THE DATA

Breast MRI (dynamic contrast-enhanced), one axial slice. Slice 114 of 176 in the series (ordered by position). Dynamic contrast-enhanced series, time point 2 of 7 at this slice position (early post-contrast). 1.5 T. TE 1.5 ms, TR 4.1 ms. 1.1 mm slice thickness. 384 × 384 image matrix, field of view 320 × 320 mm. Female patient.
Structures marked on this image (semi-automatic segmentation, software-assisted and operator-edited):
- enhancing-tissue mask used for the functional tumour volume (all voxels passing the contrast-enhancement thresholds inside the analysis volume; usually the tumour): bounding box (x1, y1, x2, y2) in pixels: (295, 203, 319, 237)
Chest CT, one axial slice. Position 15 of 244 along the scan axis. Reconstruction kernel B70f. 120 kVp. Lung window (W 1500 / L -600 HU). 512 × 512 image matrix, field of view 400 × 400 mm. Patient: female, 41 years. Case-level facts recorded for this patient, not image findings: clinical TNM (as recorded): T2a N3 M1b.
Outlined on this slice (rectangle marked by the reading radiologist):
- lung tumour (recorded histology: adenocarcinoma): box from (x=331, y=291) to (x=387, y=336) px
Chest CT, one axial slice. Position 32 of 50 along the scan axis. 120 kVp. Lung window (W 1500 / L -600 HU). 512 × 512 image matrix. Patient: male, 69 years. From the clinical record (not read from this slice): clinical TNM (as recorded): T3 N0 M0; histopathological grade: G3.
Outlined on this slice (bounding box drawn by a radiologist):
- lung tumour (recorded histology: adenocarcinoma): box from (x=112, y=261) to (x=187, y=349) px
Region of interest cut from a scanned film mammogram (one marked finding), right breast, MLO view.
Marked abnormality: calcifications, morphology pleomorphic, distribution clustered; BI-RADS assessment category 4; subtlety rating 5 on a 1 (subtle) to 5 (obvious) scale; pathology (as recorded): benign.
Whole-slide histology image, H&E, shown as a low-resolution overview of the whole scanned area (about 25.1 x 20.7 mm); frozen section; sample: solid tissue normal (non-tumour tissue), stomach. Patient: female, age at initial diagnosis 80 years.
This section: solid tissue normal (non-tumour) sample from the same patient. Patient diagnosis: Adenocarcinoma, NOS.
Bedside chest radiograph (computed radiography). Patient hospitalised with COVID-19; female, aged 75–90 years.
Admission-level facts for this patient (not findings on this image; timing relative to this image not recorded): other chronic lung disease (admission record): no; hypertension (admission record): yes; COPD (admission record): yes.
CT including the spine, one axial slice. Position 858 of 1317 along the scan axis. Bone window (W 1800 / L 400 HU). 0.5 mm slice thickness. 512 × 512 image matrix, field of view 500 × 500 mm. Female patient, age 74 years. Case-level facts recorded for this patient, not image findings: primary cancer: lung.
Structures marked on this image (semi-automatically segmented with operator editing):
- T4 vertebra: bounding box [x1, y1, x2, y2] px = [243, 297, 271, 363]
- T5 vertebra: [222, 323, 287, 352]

WHAT TO DO
Output the number of lines in the records above that contain the string "Structures", and no other text.

WRITTEN SOLUTION
2